----- PROVIDED DATA

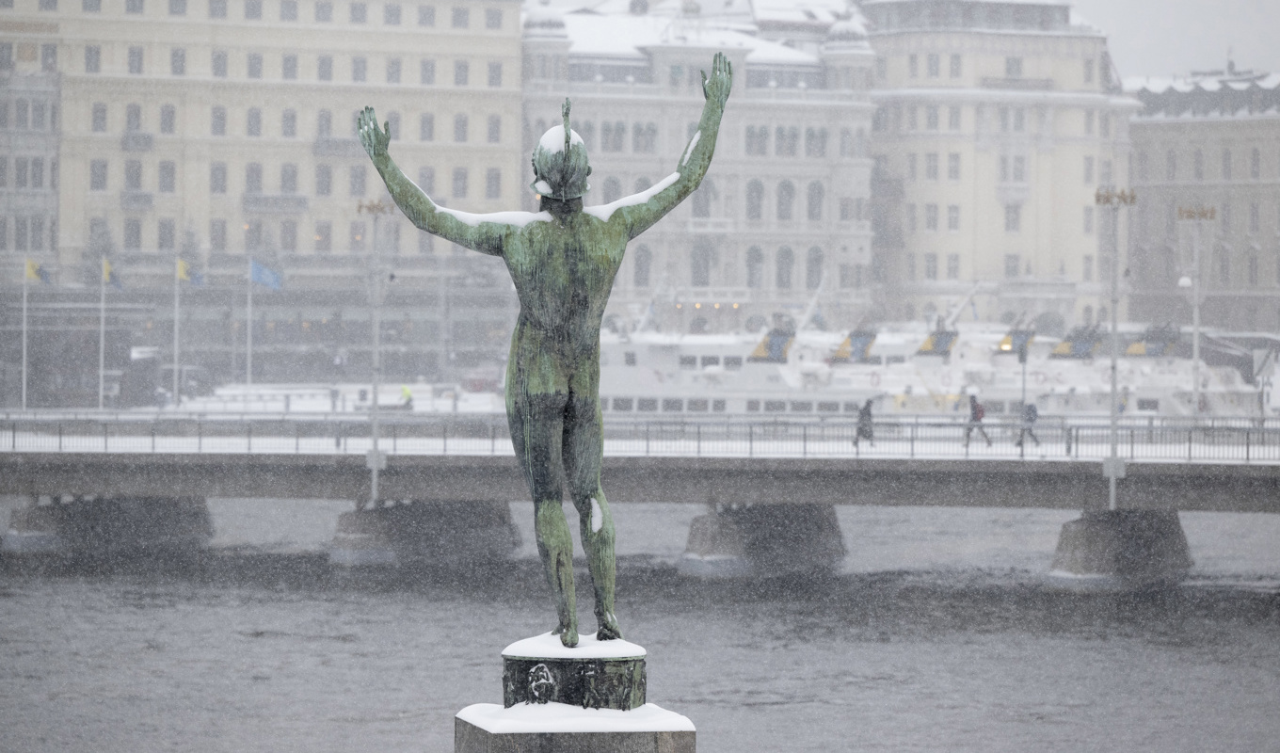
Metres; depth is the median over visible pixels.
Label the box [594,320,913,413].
ship
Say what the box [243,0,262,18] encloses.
window
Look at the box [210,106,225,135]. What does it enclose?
window
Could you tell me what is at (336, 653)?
river
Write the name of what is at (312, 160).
yellow building
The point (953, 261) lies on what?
window
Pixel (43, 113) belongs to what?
building
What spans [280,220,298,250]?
window
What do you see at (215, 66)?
window
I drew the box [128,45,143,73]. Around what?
window
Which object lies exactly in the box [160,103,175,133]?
window
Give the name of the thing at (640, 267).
window
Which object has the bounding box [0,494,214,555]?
bridge pier
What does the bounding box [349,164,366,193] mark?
window
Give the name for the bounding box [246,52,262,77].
window
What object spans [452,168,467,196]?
window
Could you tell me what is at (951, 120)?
window
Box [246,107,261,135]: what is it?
window
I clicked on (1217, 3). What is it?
sky
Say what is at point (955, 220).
window
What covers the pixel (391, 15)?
window
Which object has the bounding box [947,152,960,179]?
window
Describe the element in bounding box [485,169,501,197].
window
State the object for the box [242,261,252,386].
flagpole
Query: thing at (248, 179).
window
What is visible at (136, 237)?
window
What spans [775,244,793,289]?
window
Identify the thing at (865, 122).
building
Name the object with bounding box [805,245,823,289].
window
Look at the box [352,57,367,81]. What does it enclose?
window
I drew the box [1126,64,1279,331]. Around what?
building
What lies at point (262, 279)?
blue flag
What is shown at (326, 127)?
window
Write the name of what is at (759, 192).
window
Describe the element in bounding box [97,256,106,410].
flagpole
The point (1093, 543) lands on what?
bridge pier
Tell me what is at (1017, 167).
window
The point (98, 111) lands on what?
window
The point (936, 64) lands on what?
window
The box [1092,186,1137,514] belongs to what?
lamp post
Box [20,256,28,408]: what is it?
flagpole
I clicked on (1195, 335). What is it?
street lamp
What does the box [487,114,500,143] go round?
window
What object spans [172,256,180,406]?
flagpole
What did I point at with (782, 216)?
window
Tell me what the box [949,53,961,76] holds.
window
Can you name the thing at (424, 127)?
window
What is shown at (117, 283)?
flag
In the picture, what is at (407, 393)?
person
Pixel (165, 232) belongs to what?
window
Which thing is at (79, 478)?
bridge
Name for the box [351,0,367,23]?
window
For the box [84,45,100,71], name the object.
window
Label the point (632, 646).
snow
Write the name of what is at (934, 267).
window
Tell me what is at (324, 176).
window
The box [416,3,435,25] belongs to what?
window
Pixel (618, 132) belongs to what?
window
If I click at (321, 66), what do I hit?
window
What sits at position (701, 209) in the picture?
window
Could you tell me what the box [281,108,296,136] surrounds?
window
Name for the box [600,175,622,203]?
window
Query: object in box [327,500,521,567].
bridge pier
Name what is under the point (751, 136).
window
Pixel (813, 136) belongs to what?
window
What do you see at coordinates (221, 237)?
window
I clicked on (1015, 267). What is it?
window
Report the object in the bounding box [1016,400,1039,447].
person
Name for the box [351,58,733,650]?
bronze statue
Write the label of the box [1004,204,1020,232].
window
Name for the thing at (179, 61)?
window
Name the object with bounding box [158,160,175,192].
window
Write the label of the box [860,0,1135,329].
building
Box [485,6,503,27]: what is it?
window
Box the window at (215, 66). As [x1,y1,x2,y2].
[211,49,227,77]
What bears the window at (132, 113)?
in the yellow building at (312, 160)
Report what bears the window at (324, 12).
in the yellow building at (312, 160)
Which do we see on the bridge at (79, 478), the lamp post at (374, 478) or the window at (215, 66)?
the lamp post at (374, 478)
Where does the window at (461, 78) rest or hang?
in the yellow building at (312, 160)
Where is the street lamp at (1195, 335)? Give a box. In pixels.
[1175,205,1216,421]
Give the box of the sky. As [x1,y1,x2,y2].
[1069,0,1279,81]
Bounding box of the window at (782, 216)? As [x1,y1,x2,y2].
[775,178,794,220]
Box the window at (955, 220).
[946,204,959,231]
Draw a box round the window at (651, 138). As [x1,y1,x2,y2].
[635,122,655,151]
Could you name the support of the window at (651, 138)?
in the building at (865, 122)
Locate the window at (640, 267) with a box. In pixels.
[633,243,652,287]
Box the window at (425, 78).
[419,59,435,84]
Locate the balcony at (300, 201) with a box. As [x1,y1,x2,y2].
[242,192,309,211]
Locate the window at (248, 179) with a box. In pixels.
[245,161,262,194]
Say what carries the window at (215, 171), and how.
in the yellow building at (312, 160)
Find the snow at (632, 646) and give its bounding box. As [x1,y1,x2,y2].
[500,631,646,658]
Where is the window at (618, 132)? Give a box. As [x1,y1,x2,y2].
[604,121,624,150]
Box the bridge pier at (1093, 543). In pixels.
[1047,510,1193,591]
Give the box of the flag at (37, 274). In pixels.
[25,258,50,283]
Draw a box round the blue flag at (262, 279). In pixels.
[249,258,282,288]
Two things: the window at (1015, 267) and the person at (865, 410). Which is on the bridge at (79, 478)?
the person at (865, 410)
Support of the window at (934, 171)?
in the building at (879, 148)
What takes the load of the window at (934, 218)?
in the building at (879, 148)
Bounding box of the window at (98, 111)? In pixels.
[92,101,106,130]
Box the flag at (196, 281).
[176,257,204,284]
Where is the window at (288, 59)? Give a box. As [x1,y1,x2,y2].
[282,54,297,78]
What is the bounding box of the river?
[0,499,1279,752]
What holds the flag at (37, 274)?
attached to the flagpole at (24, 356)
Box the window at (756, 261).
[745,244,764,287]
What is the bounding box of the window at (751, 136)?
[744,124,768,153]
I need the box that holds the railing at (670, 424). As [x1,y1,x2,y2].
[0,414,1279,461]
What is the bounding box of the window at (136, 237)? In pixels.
[124,218,142,250]
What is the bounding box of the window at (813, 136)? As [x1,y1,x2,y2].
[805,128,826,156]
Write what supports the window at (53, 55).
in the building at (43, 113)
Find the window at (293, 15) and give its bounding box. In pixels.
[280,0,297,20]
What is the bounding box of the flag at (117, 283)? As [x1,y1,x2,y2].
[102,257,123,289]
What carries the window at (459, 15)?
in the yellow building at (312, 160)
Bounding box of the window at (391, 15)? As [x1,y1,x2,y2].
[384,2,400,25]
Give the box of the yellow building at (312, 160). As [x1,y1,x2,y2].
[16,0,534,393]
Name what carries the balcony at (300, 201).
attached to the yellow building at (312, 160)
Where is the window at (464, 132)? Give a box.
[453,113,467,142]
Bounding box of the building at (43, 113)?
[0,20,61,296]
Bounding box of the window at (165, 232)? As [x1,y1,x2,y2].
[157,219,175,251]
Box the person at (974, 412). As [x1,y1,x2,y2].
[961,393,991,447]
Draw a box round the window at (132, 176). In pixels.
[125,160,142,191]
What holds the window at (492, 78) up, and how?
in the yellow building at (312, 160)
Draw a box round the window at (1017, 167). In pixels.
[1009,154,1024,181]
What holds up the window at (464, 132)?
in the yellow building at (312, 160)
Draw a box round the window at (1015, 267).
[1004,254,1019,277]
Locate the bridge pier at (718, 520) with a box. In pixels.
[677,502,847,577]
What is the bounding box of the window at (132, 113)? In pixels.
[126,104,141,132]
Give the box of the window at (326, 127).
[316,109,332,138]
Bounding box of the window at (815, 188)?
[806,180,823,221]
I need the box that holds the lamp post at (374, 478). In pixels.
[358,197,395,504]
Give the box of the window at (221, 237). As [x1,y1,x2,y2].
[209,219,226,251]
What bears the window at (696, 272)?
in the building at (865, 122)
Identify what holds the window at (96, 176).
in the yellow building at (312, 160)
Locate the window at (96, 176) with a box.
[89,159,108,190]
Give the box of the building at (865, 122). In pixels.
[517,0,879,332]
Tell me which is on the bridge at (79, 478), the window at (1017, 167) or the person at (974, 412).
the person at (974, 412)
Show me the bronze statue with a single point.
(545, 340)
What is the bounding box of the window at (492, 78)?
[487,61,502,85]
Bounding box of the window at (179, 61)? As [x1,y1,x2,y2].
[170,48,186,75]
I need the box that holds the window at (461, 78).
[453,60,468,85]
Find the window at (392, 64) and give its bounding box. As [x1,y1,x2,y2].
[385,58,400,82]
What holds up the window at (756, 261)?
in the building at (865, 122)
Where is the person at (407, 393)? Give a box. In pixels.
[399,384,414,409]
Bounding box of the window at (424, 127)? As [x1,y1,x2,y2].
[419,112,434,140]
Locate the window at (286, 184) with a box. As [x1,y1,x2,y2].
[281,162,297,192]
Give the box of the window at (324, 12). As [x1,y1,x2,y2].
[315,0,333,21]
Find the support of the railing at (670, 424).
on the bridge at (79, 478)
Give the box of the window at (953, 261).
[945,253,959,279]
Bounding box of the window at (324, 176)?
[315,163,331,195]
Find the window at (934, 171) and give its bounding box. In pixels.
[925,152,939,179]
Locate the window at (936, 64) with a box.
[927,52,940,78]
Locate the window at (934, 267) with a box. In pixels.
[924,253,938,280]
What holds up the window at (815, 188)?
in the building at (865, 122)
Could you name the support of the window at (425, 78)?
in the yellow building at (312, 160)
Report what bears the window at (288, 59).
in the yellow building at (312, 160)
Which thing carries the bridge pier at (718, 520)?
in the river
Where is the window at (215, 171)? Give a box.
[209,161,226,193]
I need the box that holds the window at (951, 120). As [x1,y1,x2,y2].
[947,106,960,129]
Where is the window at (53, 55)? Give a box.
[41,44,57,69]
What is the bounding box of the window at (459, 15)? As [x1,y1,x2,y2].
[450,6,468,27]
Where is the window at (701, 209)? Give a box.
[691,179,711,217]
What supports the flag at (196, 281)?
attached to the flagpole at (176, 302)
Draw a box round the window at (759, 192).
[745,178,763,220]
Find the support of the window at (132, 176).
in the yellow building at (312, 160)
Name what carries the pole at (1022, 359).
on the bridge at (79, 478)
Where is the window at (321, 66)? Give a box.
[318,55,332,80]
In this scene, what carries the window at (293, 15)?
in the yellow building at (312, 160)
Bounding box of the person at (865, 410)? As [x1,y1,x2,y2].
[852,397,875,447]
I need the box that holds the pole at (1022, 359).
[1018,338,1027,434]
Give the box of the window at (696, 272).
[689,241,710,285]
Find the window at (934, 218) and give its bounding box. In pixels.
[924,204,938,231]
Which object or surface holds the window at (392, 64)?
in the yellow building at (312, 160)
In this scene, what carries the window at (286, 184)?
in the yellow building at (312, 160)

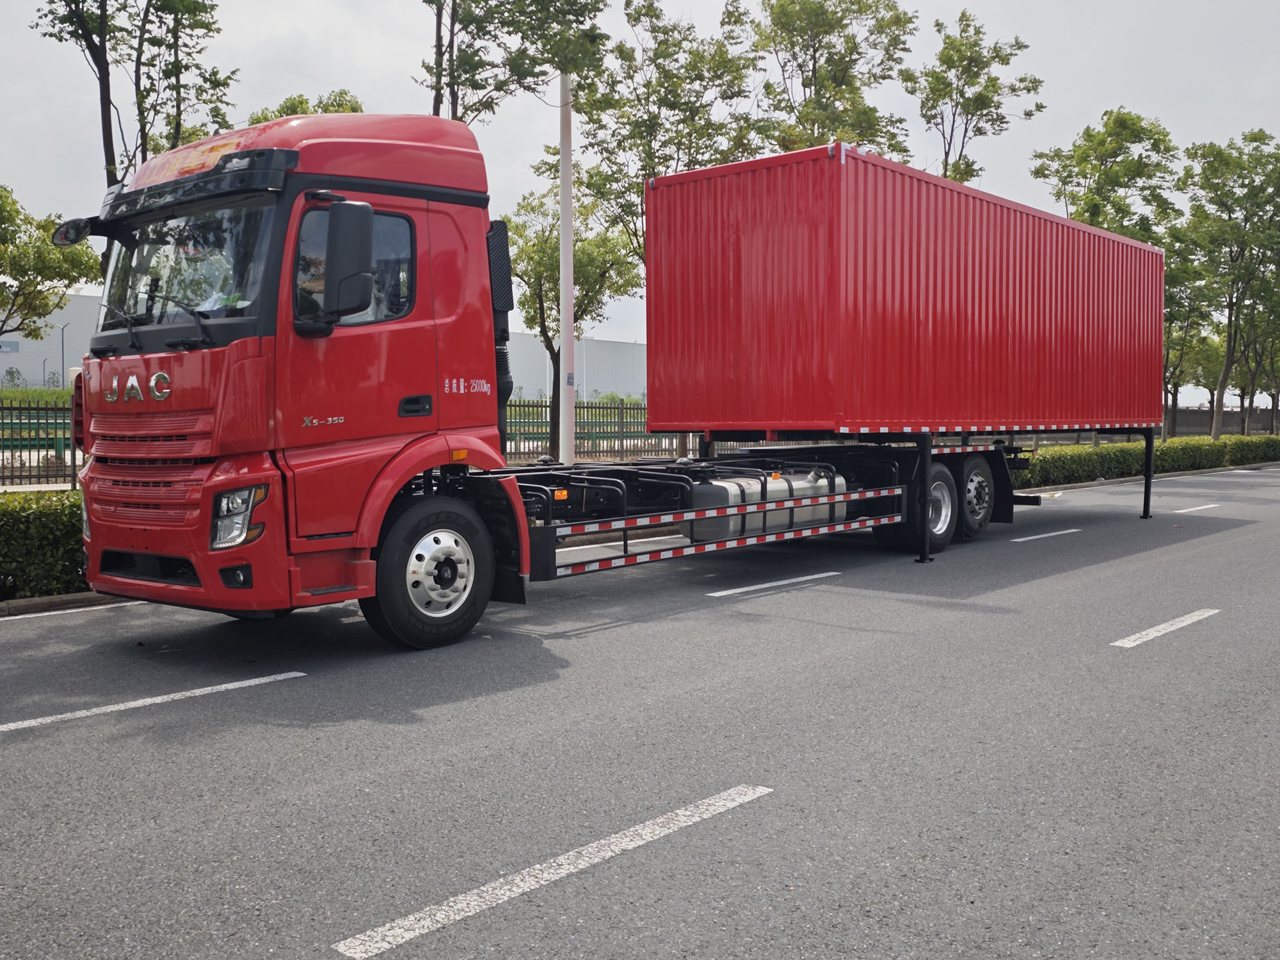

----------

Skip all pictures. Copy exactly the lines from the one containing "Bounding box of the person" through the end of the records, both ends included.

• ANSWER TO THIS PROBLEM
Bounding box of the person at (865, 410)? As [x1,y1,x2,y2].
[852,397,875,447]
I need the box that holds the pole at (1022, 359).
[1018,338,1027,434]
Give the box of the window at (696, 272).
[689,241,710,285]
Find the window at (934, 218) and give its bounding box. In pixels.
[924,204,938,231]
Which object or surface holds the window at (392, 64)?
in the yellow building at (312, 160)
In this scene, what carries the window at (286, 184)?
in the yellow building at (312, 160)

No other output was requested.